## WHAT IS BEING ASKED
Please repeat, exactly and without pictures, the lines of the entries below that run from the one containing "framed print: present" through the one containing "bench: none [358,234,567,388]".

## STORED DATA

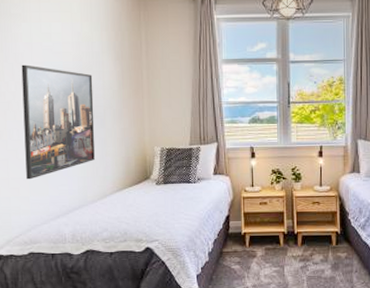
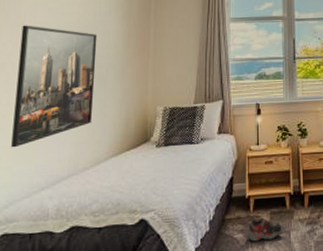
shoe: none [243,251,277,273] -> present [247,217,283,242]

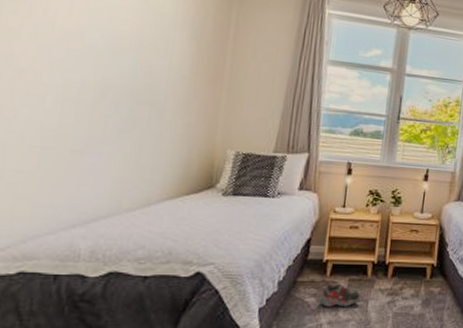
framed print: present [11,25,97,148] -> none [32,24,156,175]

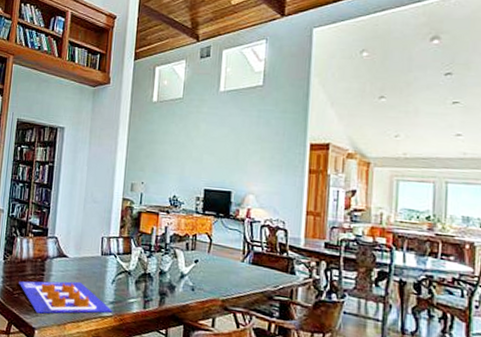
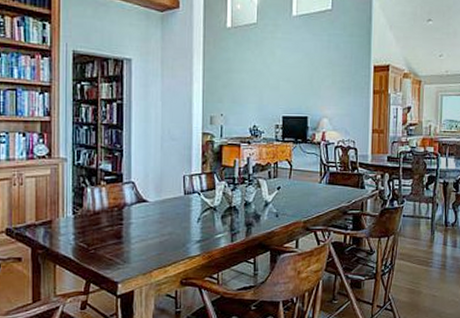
poster: present [19,281,113,314] -> none [94,225,201,267]

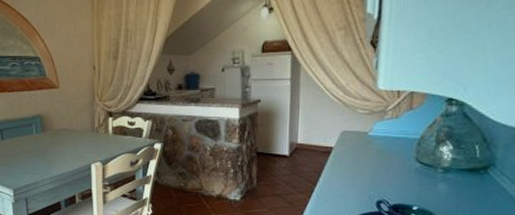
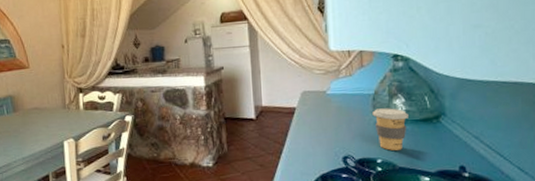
coffee cup: none [415,154,454,199] -> present [372,108,408,151]

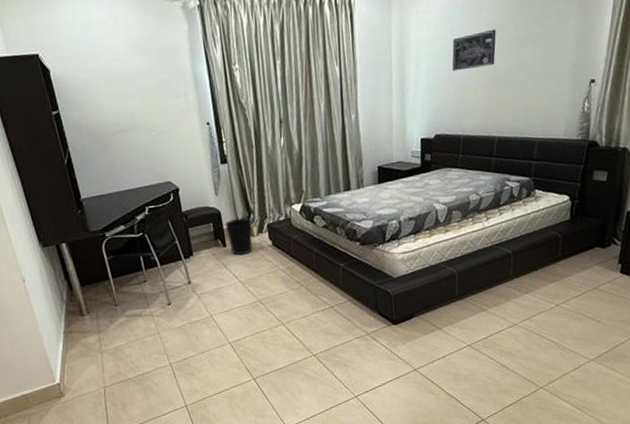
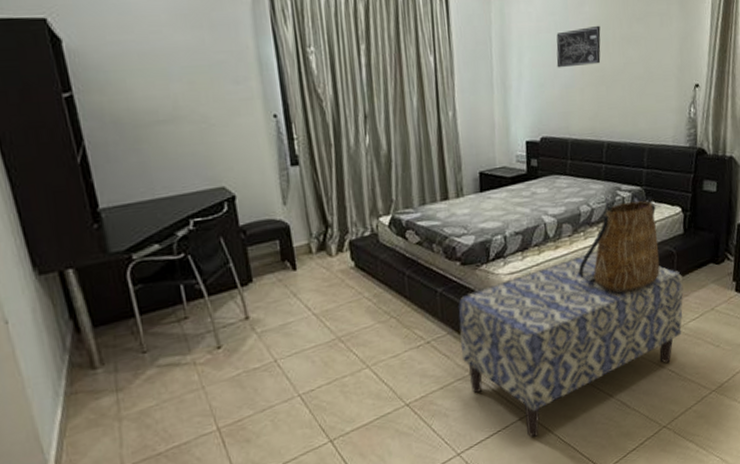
wastebasket: present [224,218,253,255] -> none [295,233,331,281]
bench: none [358,234,567,388] -> present [458,251,684,437]
tote bag: none [466,187,545,272] -> present [578,197,660,293]

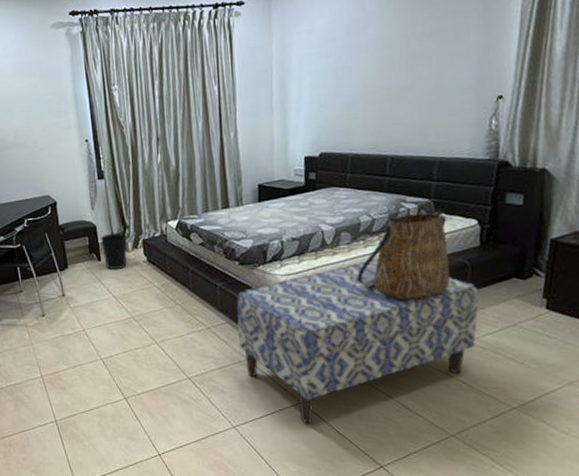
wastebasket: none [295,233,331,281] -> present [100,232,128,270]
wall art: present [556,25,601,68] -> none [337,45,386,89]

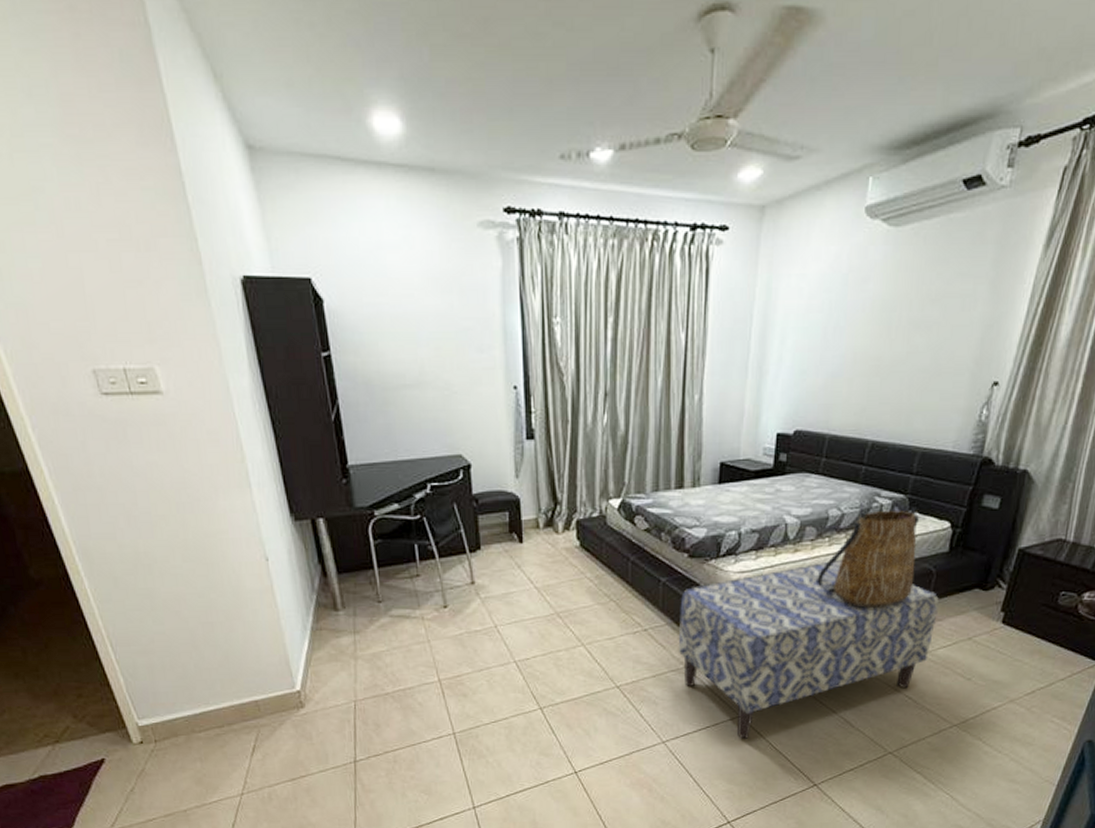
wastebasket: present [100,232,128,270] -> none [523,509,557,555]

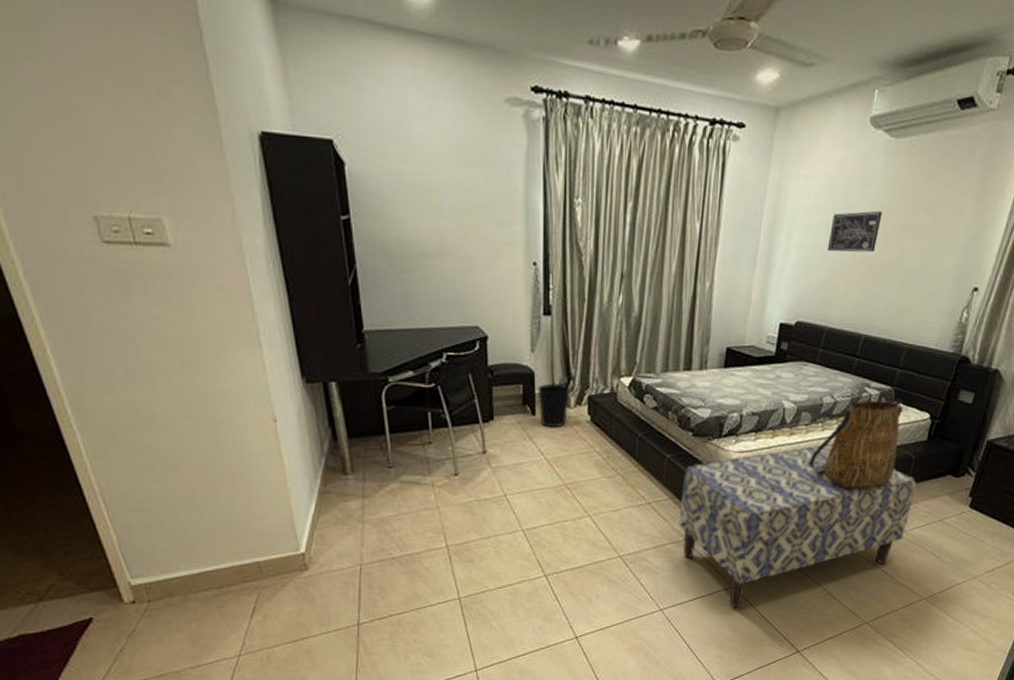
wastebasket: none [523,509,557,555] -> present [537,383,570,428]
wall art: none [825,306,884,354] -> present [827,210,882,253]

## WRITTEN RESPONSE
framed print: present [11,25,97,148] -> none [32,24,156,175]

poster: present [19,281,113,314] -> none [94,225,201,267]

coffee cup: none [415,154,454,199] -> present [372,108,408,151]

wastebasket: present [224,218,253,255] -> none [295,233,331,281]
bench: none [358,234,567,388] -> present [458,251,684,437]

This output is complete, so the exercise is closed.